Germany’s Russia policy fraught with errors, says president

German President Frank-Walter Steinmeier arrives for a meting with Lithuania's President Gitanas Nauseda at the President's palace in Vilnius, Lithuania, Thursday, March 3, 2022. (AP Photo/Mindaugas Kulbis)
By Dénes Albert
3 Min Read

Germany’s relationship with Russia has been shaped by a series of failures, German Federal President Frank-Walter Steinmeier told a non-public press conference in Berlin on Monday.

Steinmeier, who is also the country’s former foreign and chancellery minister, has been a major player in the evolution of diplomatic and foreign policy between the two countries.

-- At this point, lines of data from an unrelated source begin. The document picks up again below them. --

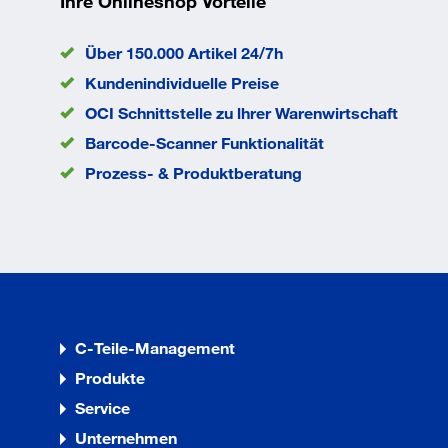
Ihre Onlineshop Vorteile
EAN/GTIN
4043315083456
Über 150.000 Artikel 24/7h
Eigenschaften
Kundenindividuelle Preise
OCI Schnittstelle zu lhrer Warenwirtschaft
Anschlussgewinde M8
Barcode-Scanner Funktionalität
Prozess- & Produktberatung
C-Teile-Management
Produkte
Service
Unternehmen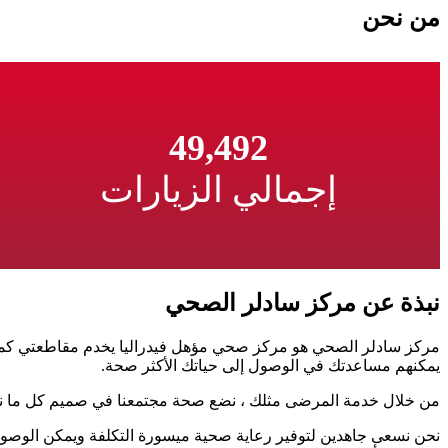
من نحن
49,492
إجمالي الزيارات
نبذة عن مركز سادلر الصحي
مركز سادلر الصحي هو مركز صحي مؤهل فيدراليا يخدم مقاطعتي كمبرلان
يمكنهم مساعدتك في الوصول إلى حياتك الأكثر صحة.
من خلال خدمة المرضى مثلك ، نضع صحة مجتمعنا في صميم كل ما نقوم 
نحن نسعى جاهدين لتوفير رعاية صحية ميسورة التكلفة ويمكن الوصول إل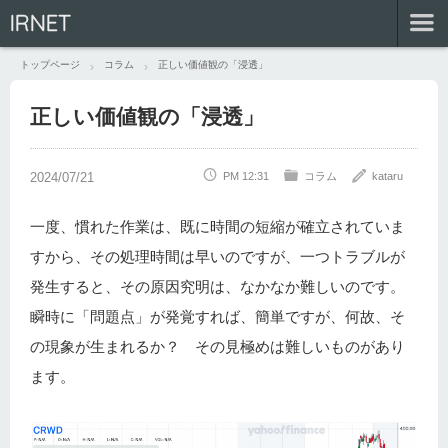
IRNET
トップページ
コラム
正しい価値観の「浸透」
正しい価値観の「浸透」
PM 12:31
コラム
kataru
一度、慣れた作業は、既に時間の短縮が確立されていま
すから、その処理時間は早いのですが、一つトラブルが
発生すると、その原因究明は、なかなか難しいのです。
瞬時に「問題点」が発覚すれば、簡単ですが、何故、そ
の現象が生まれるか？ その見極めは難しいものがあり
ます。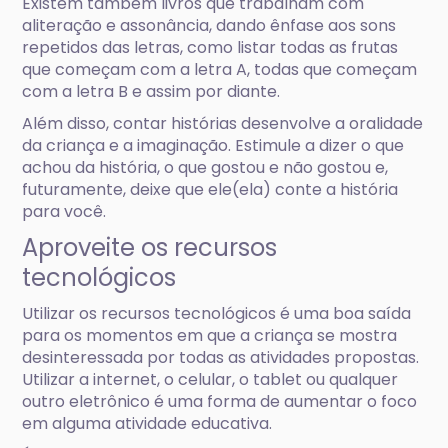
Existem também livros que trabalham com
aliteração e assonância, dando ênfase aos sons
repetidos das letras, como listar todas as frutas
que começam com a letra A, todas que começam
com a letra B e assim por diante.
Além disso, contar histórias desenvolve a oralidade
da criança e a imaginação. Estimule a dizer o que
achou da história, o que gostou e não gostou e,
futuramente, deixe que ele(ela) conte a história
para você.
Aproveite os recursos
tecnológicos
Utilizar os recursos tecnológicos é uma boa saída
para os momentos em que a criança se mostra
desinteressada por todas as atividades propostas.
Utilizar a internet, o celular, o tablet ou qualquer
outro eletrônico é uma forma de aumentar o foco
em alguma atividade educativa.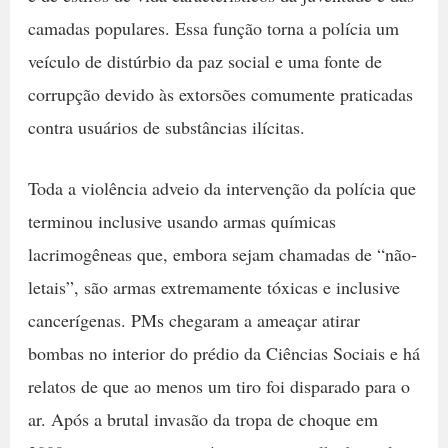
camadas populares. Essa função torna a polícia um
veículo de distúrbio da paz social e uma fonte de
corrupção devido às extorsões comumente praticadas
contra usuários de substâncias ilícitas.
Toda a violência adveio da intervenção da polícia que
terminou inclusive usando armas químicas
lacrimogêneas que, embora sejam chamadas de “não-
letais”, são armas extremamente tóxicas e inclusive
cancerígenas. PMs chegaram a ameaçar atirar
bombas no interior do prédio da Ciências Sociais e há
relatos de que ao menos um tiro foi disparado para o
ar. Após a brutal invasão da tropa de choque em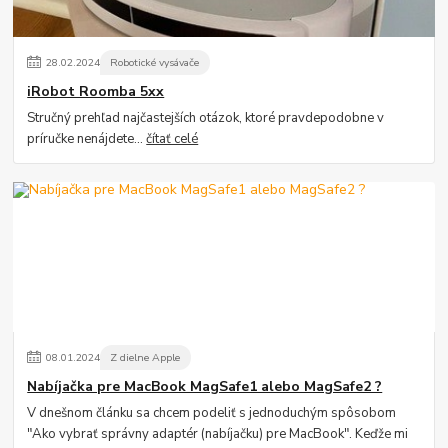
28
.
02
.
2024
Robotické vysávače
iRobot Roomba 5xx
Stručný prehľad najčastejších otázok, ktoré pravdepodobne v
príručke nenájdete...
čítať celé
08
.
01
.
2024
Z dielne Apple
Nabíjačka pre MacBook MagSafe1 alebo MagSafe2 ?
V dnešnom článku sa chcem podeliť s jednoduchým spôsobom
"Ako vybrať správny adaptér (nabíjačku) pre MacBook". Keďže mi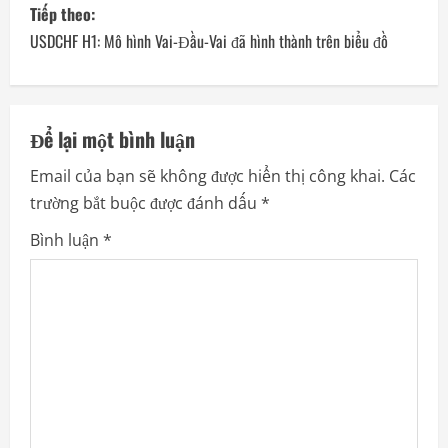
P
Tiếp theo:
o
USDCHF H1: Mô hình Vai-Đầu-Vai đã hình thành trên biểu đồ
s
t
Để lại một bình luận
n
Email của bạn sẽ không được hiển thị công khai.
Các
trường bắt buộc được đánh dấu
*
a
Bình luận
*
v
i
g
a
t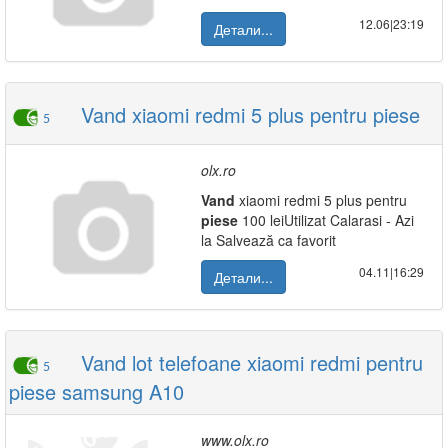
12.06|23:19
Детали...
Vand xiaomi redmi 5 plus pentru piese
5
olx.ro
Vand
xiaomi redmi 5 plus pentru
piese
100 leiUtilizat Calarasi - Azi
la Salvează ca favorit
04.11|16:29
Детали...
Vand lot telefoane xiaomi redmi pentru
5
piese samsung A10
www.olx.ro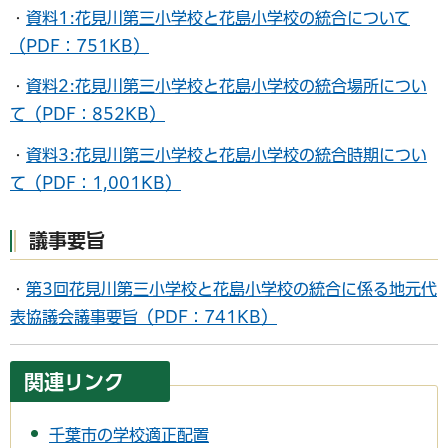
・
資料1:花見川第三小学校と花島小学校の統合について
（PDF：751KB）
・
資料2:花見川第三小学校と花島小学校の統合場所につい
て（PDF：852KB）
・
資料3:花見川第三小学校と花島小学校の統合時期につい
て（PDF：1,001KB）
議事要旨
・
第3回花見川第三小学校と花島小学校の統合に係る地元代
表協議会議事要旨（PDF：741KB）
関連リンク
千葉市の学校適正配置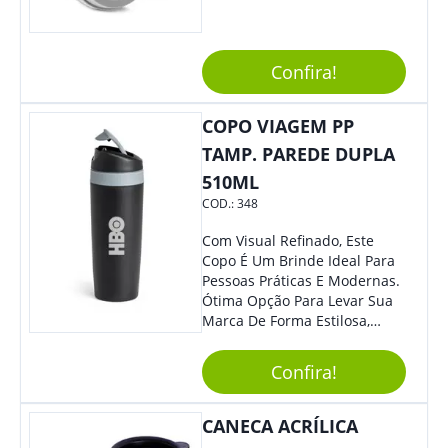
Acrescentar Ainda Mais
Praticidade À Eventos E Feiras
De Exposição.
Confira!
COPO VIAGEM PP
TAMP. PAREDE DUPLA
510ML
COD.:
348
Com Visual Refinado, Este
Copo É Um Brinde Ideal Para
Pessoas Práticas E Modernas.
Ótima Opção Para Levar Sua
Marca De Forma Estilosa,
Agregando Valor Para Sua
Empresa Em Eventos,
Confira!
Reuniões Corporativas Ou Até
Mesmo Para Presentear
Colaboradores.
CANECA ACRÍLICA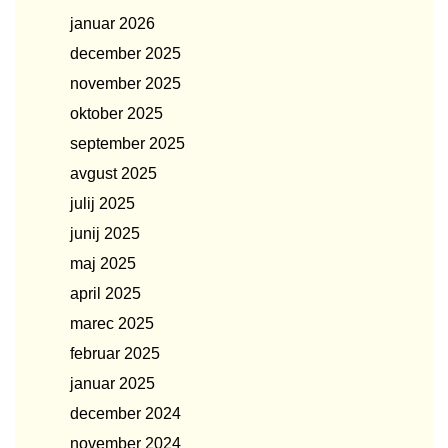
januar 2026
december 2025
november 2025
oktober 2025
september 2025
avgust 2025
julij 2025
junij 2025
maj 2025
april 2025
marec 2025
februar 2025
januar 2025
december 2024
november 2024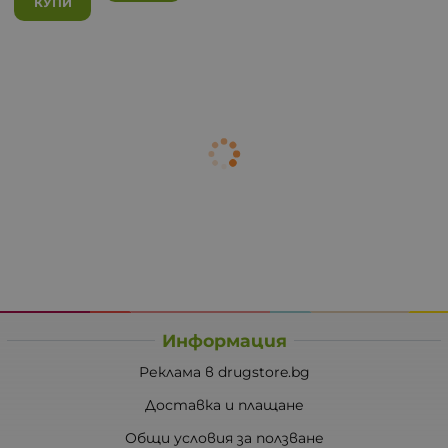
КУПИ
Информация
Реклама в drugstore.bg
Доставка и плащане
Общи условия за ползване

In response to criticism of Germany’s lukewarm support of Ukraine and suggestions by Western press and commentators that Germany enjoys an exaggerated and unprincipled friendship with Russia, Steinmeier told journalists the Berlin leadership had “clung to bridges in which Russia did not believe in,” despite warnings from partners.

He revealed that he considered it his personal fault to stick with the Nord Stream 2, the pipeline project that sought to connect Russia with Germany and bypass Ukraine and Poland.

Steinmeier admitted how efforts to build a “common European house” in which Russia will find a home had failed, and insisted no one had been involved in a “common security architecture.”

The former minister held the balance of Russia’s policy in recent times had been “bitter,” but unequivocally placed the blame for the Russian invasion of Ukraine on Russian President Vladimir Putin.

“We don’t have to take that responsibility, but that doesn’t mean we shouldn’t have to rethink some of the things where we’ve made mistakes,” Steinmeier said.

The German federal president explained that before the aggression against Ukraine, his assessment was that Putin would not risk the complete economic, political and moral destruction of his country just to fulfill his “imperial mania” ambitions.

It wasn’t a correct assessment, and Steinmeier admitted that “like others, I was wrong about that,” adding that a return to pre-war diplomacy with Russia was impossible while Putin remains in power.

Steinmeier’s remarks came on the same day Germany expelled 40 Russian diplomats after the alleged war crimes by Russian forces in Ukrainian towns such as Bucha were exposed. Russia denies that its forces committed the crimes, and accuses Ukrainians of identifying and shooting pro-Russian civilians and passing off their deaths as Russian war crimes.